▶ _Work to complete_:
Show all lines below holding the string "that".

━━━━━ Provided records ━━━━━

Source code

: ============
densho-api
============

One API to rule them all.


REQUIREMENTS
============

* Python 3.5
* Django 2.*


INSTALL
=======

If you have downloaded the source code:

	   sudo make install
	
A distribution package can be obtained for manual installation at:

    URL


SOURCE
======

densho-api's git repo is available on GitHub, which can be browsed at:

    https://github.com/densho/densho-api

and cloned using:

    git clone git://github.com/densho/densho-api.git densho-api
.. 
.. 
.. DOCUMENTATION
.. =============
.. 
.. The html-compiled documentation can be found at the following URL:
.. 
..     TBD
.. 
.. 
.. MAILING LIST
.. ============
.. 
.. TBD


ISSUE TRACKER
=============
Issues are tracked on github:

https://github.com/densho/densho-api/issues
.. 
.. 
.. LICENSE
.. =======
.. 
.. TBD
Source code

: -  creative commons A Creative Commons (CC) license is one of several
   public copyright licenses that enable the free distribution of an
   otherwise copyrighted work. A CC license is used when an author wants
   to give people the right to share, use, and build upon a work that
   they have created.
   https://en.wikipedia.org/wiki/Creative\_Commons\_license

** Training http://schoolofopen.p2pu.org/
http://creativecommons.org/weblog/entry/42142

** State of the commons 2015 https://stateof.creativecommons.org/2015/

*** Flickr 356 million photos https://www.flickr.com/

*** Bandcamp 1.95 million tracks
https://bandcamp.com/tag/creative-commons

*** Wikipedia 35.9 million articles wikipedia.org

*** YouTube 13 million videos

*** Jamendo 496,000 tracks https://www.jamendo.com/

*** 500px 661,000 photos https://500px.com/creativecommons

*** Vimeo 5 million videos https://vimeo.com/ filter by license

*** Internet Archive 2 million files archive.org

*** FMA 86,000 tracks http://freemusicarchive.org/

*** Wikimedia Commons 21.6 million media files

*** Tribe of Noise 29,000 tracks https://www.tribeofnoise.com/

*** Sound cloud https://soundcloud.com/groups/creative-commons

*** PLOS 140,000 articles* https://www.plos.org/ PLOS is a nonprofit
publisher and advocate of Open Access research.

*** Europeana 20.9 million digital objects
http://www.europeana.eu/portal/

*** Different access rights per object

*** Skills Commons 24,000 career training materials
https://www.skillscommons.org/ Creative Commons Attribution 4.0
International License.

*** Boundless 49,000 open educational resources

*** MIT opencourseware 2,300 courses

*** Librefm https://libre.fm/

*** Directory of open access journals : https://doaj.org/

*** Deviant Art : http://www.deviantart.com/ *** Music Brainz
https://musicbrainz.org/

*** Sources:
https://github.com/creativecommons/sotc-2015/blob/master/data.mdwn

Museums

━━━━━

▶ _Result for this exercise_:
   public copyright licenses that enable the free distribution of an
   to give people the right to share, use, and build upon a work that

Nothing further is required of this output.